Não repara na bagunça

Pessoa varrendo a sujeira para baixo do tapete

Por Lucio Carvalho

De Collor pra cá, nenhum negócio prosperou tanto no Brasil quanto as consultorias ao poder público. Comparado aos seus sucessores, Collor ainda guarda uma marca característica inigualável, a de ter se valido dos poderes do além, na pessoa da mãe Diná, pra tomar decisões. Hoje, há uma tal sorte de corporações especializadas em auxiliar os poderes pátrios que os préstimos dos que invocam o além soam infantis, diante do inestimável favor que fazem tais iniciativas ao povo brasileiro em troca de polpudos contratos. Algumas pessoas não tementes às forças ocultas que insistem em dar as caras por aqui chegam a sugerir que se aquele presidente tivesse à época um bom staff de consultores, seu impeachment teria sido até evitado, mas Collor era infantil demais até mesmo para um país como o Brasil.

O ramo é tão bom que consiste na principal atividade dos políticos afastados da sua ocupação preferencial, seja por condenação, demissão voluntária ou falta de votos. Não é preciso sequer citar nomes recentes pra refrescar a memória. Fundamental mesmo é admitir que demandas civis e populares provavelmente serão sempre secundárias em relação às prioridades da tecnocracia. Por isso que campanhas permanentes em prol da educação pública, da saúde de qualidade e medidas concretas de enfrentamento às desigualdades serão sempre secundárias em relação à atenção governamental. Os 10% do PIB para a educação não virão jamais justamente por isso, porque subverteriam fatalmente o clientelismo e a tendência aparentemente inevitável do país em priorizar a burocracia. É tão simples que todo mundo faz questão de fazer de conta que não percebe mais. É como quando se diz às visitas inesperadas: não repara na bagunça.

A naturalização desse modo de governar tem trazido a administração pública, de um modo geral, a um estado de colapso permanente, no qual os equipamentos públicos se deterioram, os serviços públicos são cada vez mais terceirizados, os cidadãos considerados meramente como agentes tributários e, de tanto em tanto tempo, também como eleitores (ou como bobos, se preferirem). É a democracia que dá certo no Brasil, já que qualquer iniciativa participativa é dominada pelo estado e os redutos políticos não são nunca ameaçados. É um país que parece vocacionado para o centro, para a acomodação dos interesses de todos, seja lá quem venha a governá-lo.

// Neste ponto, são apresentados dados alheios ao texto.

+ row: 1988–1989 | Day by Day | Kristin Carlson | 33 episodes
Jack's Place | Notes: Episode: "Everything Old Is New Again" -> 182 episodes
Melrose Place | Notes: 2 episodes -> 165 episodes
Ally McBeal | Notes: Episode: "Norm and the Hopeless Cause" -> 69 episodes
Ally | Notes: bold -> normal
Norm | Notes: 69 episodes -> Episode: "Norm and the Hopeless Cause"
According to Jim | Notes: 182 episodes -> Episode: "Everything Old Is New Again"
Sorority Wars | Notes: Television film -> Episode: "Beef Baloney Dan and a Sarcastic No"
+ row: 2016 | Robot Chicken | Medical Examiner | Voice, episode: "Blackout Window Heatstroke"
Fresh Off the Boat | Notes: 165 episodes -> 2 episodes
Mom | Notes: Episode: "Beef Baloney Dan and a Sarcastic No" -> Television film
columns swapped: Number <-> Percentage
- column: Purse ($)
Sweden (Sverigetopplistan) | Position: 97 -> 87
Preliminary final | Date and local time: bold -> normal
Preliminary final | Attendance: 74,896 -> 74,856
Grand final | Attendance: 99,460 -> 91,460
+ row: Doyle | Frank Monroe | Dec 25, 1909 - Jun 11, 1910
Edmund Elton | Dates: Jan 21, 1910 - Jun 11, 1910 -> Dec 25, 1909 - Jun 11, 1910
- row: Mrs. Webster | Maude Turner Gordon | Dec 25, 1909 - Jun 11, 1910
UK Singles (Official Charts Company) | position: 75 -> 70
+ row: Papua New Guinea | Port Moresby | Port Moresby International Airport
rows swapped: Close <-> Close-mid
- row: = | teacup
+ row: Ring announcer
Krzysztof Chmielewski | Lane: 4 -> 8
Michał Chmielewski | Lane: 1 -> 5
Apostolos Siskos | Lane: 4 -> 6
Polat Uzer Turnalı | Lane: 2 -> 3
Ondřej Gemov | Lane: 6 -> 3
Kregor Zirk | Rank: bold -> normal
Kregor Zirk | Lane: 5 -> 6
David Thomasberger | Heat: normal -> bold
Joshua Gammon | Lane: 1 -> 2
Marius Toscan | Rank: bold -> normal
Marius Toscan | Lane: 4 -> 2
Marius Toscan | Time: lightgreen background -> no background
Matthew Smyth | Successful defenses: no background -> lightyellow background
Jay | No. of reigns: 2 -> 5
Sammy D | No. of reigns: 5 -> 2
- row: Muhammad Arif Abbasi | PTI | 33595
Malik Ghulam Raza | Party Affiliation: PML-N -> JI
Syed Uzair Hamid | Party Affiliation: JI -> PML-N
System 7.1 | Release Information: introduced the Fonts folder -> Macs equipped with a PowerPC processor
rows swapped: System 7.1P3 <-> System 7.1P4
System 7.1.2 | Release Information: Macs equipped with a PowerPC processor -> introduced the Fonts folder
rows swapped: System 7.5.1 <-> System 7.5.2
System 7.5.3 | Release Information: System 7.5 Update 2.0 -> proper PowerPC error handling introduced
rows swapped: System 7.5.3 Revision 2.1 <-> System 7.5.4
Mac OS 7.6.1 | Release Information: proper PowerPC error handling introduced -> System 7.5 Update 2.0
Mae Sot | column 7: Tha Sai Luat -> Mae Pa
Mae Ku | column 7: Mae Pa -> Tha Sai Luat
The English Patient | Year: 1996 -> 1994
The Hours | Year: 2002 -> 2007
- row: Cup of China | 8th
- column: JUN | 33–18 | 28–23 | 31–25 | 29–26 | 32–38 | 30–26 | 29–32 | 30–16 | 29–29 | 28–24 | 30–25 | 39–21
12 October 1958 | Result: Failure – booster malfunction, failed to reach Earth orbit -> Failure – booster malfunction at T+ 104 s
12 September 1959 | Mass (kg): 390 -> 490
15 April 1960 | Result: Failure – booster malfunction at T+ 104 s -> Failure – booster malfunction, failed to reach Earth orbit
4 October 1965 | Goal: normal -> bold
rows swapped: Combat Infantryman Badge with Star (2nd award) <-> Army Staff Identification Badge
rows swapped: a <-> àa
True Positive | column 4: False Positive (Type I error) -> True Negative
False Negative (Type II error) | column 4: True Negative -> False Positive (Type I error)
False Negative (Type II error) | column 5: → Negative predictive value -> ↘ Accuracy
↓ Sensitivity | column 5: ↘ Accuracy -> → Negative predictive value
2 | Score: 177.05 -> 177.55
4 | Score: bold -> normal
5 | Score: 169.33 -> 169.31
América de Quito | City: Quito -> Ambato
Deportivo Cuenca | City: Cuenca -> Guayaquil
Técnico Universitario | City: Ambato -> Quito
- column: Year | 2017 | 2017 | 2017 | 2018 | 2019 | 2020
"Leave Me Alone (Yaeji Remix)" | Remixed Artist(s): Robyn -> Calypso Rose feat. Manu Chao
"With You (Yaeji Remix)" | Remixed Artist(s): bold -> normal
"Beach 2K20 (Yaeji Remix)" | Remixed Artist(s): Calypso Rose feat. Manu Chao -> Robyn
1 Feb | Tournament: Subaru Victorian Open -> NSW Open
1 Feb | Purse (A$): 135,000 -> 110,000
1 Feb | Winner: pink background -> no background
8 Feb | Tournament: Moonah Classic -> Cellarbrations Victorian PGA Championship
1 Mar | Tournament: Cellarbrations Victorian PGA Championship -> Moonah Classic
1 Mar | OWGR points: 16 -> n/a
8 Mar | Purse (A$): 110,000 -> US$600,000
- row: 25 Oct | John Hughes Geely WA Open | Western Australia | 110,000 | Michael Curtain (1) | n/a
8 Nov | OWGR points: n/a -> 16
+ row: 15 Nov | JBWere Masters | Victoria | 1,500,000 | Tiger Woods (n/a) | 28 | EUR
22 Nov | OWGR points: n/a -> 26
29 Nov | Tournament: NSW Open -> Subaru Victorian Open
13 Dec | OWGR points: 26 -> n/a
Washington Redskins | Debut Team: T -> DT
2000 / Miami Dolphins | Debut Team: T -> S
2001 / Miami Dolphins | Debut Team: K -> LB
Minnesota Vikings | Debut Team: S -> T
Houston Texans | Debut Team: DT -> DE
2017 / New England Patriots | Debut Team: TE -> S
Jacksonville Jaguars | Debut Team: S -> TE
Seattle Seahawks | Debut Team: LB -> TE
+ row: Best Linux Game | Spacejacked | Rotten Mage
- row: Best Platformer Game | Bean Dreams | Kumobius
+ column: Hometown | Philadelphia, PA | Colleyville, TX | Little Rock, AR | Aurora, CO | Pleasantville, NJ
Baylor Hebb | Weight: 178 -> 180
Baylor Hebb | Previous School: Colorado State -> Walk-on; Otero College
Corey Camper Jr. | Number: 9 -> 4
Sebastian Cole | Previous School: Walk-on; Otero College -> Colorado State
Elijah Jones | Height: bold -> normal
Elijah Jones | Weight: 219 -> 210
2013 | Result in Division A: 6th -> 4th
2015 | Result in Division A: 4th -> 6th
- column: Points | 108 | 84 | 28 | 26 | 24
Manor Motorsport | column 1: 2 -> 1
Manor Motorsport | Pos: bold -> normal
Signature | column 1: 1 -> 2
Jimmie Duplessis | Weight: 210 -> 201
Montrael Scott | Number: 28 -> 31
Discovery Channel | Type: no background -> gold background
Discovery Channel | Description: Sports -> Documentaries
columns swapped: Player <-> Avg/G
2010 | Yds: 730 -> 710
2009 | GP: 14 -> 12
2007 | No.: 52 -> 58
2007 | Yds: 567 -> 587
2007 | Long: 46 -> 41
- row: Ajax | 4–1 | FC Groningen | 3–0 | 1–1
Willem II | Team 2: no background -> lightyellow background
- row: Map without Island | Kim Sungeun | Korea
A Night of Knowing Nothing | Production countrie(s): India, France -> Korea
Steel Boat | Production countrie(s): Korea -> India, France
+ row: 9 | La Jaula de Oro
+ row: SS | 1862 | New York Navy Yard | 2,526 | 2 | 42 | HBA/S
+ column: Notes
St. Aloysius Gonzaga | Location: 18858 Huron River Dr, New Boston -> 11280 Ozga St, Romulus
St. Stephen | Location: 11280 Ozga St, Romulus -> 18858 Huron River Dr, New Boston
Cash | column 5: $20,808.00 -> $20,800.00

As consultorias via de regra são milionárias. As mesquinharias da administração pública, essas podem ser resolvidas pelos servidores públicos. Quando envolvem grandes numerais, são questões que exigem extremo cuidado: se as entrega à iniciativa privada. Diagnósticos, indicadores e projeções são feitas como uma maquiagem fora de moda. Os resultados normalmente são inócuos, a não ser pelo material gráfico que se produz e a extensa lista de eventos e comemorações. No começo do século XX, o escritor Lima Barreto fez da realidade daquele momento um panorama ímpar que, ao que parece, se transformou em patrimônio imaterial permanente. Está lá, em Os Bruzundangas, o retrato desse simpático país que costuma chamar seus gênios de loucos, mas que adora lotar de nomes de políticos suas ruas e rodar as gráficas do Tesouro para a satisfação geral da nação.